Gerrard ran into the same problems that soccer analysts experience with the lack of availability of data, especially payroll data which European clubs keep secret.  So he is not able to develop the kind of benchmark analysis for the English Premier League that he did for Major League Baseball.  In fact, the source of his data came from the Football Yearbook which Opta publishes for the Premier League!  Gerrard develops a series of hierarchical models that cascade from "general play" (which he defines as passing statistics, crosses, dribbles, tackles/interceptions won, blocks, and clearances) to shot offense/defense and scoring offense/defense.  I have my own objections to using those data per se, but one does what one can with the data available, and Gerrard presents a useful framework for coaxing some measure of team and individual contributions to overall performance. In his study of the Premier League over four seasons (1998-99 to 2001-02), Manchester United and Arsenal are the two dominant teams that appear from his model.  He does some handwaving of the data to deduce that Arsenal's overperformance was due to an equal measure of purchasing the best players for the team in a systematic and effective matter, while Manchester United's overperformance was the result of out-buying their competitors.  The study can't explain the rise of Bolton Wanderers as an overachiever during the 2000s (they only appeared in the Premiership in 2001-02), nor can it determine the marginal payroll cost of a league point due to lack of data.  Some limited payroll data might be easier to come by when the UEFA FFP is implemented, and in general it would be useful to revisit this study based on what we learned in the previous decade.

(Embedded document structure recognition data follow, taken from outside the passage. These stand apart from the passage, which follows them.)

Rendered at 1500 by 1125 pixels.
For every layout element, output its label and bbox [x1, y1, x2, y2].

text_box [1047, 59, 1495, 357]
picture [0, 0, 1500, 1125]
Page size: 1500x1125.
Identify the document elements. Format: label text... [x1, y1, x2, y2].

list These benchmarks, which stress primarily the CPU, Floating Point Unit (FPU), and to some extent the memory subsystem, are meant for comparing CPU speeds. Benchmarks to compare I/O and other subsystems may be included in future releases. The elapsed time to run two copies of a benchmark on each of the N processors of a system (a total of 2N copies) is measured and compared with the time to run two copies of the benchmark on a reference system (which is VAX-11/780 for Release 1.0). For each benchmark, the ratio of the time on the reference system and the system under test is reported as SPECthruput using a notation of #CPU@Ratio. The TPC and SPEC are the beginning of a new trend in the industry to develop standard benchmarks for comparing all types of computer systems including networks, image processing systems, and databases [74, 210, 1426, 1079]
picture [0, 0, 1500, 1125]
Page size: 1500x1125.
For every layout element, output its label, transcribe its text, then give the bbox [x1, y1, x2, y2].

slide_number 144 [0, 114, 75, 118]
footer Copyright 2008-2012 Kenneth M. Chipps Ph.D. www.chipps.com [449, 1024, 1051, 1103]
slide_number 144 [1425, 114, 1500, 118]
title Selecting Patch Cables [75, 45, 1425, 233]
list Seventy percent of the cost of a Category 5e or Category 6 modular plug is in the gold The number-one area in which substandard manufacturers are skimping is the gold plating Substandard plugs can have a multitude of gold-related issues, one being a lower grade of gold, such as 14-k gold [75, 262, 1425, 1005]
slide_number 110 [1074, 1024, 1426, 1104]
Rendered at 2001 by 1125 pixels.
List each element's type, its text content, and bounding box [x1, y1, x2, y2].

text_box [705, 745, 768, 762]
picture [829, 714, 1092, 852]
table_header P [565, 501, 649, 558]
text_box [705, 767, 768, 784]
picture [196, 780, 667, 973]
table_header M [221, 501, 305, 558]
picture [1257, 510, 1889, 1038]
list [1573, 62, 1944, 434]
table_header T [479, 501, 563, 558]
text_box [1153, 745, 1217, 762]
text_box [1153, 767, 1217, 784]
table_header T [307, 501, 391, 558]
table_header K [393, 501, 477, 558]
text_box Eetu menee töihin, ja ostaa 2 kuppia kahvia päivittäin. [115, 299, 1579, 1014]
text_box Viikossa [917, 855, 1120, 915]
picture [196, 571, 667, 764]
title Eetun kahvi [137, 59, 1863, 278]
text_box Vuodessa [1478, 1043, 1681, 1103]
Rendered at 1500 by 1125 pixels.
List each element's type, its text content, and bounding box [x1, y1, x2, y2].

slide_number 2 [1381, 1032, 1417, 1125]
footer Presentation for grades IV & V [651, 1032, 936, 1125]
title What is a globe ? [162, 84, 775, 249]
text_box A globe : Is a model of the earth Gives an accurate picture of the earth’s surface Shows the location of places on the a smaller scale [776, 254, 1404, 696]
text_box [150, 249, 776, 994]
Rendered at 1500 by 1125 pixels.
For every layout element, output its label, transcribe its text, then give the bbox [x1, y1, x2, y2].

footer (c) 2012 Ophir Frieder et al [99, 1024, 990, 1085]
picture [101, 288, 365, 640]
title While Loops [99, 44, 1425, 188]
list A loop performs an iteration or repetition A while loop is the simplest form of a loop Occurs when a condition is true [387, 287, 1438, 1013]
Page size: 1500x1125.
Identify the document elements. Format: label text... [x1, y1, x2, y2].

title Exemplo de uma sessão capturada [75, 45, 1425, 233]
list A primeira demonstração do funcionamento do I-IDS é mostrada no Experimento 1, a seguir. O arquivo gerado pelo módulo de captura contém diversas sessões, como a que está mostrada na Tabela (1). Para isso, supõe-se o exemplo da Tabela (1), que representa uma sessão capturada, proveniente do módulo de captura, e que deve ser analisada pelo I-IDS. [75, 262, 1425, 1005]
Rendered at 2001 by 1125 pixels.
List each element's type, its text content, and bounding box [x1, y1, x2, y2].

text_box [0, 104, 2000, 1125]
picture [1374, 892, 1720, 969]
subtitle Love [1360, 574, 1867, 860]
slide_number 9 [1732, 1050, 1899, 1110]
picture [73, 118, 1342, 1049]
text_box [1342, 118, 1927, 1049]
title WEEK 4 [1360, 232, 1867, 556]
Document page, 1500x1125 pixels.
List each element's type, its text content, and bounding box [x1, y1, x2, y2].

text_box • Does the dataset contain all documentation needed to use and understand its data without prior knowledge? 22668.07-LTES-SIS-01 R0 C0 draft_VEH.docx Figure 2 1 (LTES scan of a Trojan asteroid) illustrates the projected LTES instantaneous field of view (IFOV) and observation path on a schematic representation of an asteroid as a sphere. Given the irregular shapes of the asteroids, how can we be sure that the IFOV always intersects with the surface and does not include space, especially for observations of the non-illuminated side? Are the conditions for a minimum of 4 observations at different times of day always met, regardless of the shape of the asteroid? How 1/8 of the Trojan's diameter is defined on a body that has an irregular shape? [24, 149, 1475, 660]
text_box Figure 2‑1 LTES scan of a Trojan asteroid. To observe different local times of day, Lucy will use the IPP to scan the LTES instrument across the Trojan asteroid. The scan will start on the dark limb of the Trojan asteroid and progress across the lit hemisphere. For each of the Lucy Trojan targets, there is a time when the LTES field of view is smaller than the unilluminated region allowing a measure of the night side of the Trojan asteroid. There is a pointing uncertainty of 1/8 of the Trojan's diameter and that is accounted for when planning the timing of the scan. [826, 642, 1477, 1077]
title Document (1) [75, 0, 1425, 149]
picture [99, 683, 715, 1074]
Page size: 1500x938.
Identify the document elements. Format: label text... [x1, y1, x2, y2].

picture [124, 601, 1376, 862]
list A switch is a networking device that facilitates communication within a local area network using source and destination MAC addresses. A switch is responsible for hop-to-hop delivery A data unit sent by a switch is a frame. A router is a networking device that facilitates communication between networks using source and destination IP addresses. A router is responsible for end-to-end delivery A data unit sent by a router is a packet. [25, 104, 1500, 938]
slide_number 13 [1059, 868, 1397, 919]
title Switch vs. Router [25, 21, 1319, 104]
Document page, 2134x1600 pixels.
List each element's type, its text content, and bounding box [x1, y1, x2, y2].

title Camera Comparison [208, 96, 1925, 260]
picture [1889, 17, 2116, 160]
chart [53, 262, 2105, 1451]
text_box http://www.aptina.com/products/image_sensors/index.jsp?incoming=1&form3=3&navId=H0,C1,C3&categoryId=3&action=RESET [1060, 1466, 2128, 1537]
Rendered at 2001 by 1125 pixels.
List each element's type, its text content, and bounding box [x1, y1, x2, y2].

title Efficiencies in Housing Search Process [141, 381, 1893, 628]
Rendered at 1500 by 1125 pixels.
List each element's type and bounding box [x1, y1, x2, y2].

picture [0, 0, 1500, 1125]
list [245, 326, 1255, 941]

Gerrard presents some explanation for a resource-based strategy based on the systematic use of match performance data, drawing from the experience of the Oakland A's and developing some informed guesses of who might have been pursuing such a strategy in the English Premier League in the turn of the century.  The strategies revolve around understanding the market, collecting the right data and converting it into internal information, and acting on that information.  It is the middle point that introduces issues of technology and modeling, but the last point that introduces issues of sporting culture which are more difficult to overcome.  It is true that the concepts of resource- and information-based strategies find fertile ground among the small market teams which have little to lose in a competitive sports league (Oakland, Bolton), but large-budget teams are starting to realize that this approach also makes sense for them in making the best choices with larger resources (Boston Red Sox, and almost certainly Barcelona).  Gerrard says that the Moneyball approach requires someone willing to champion the idea.  What is needed even more is for these champions to become champions.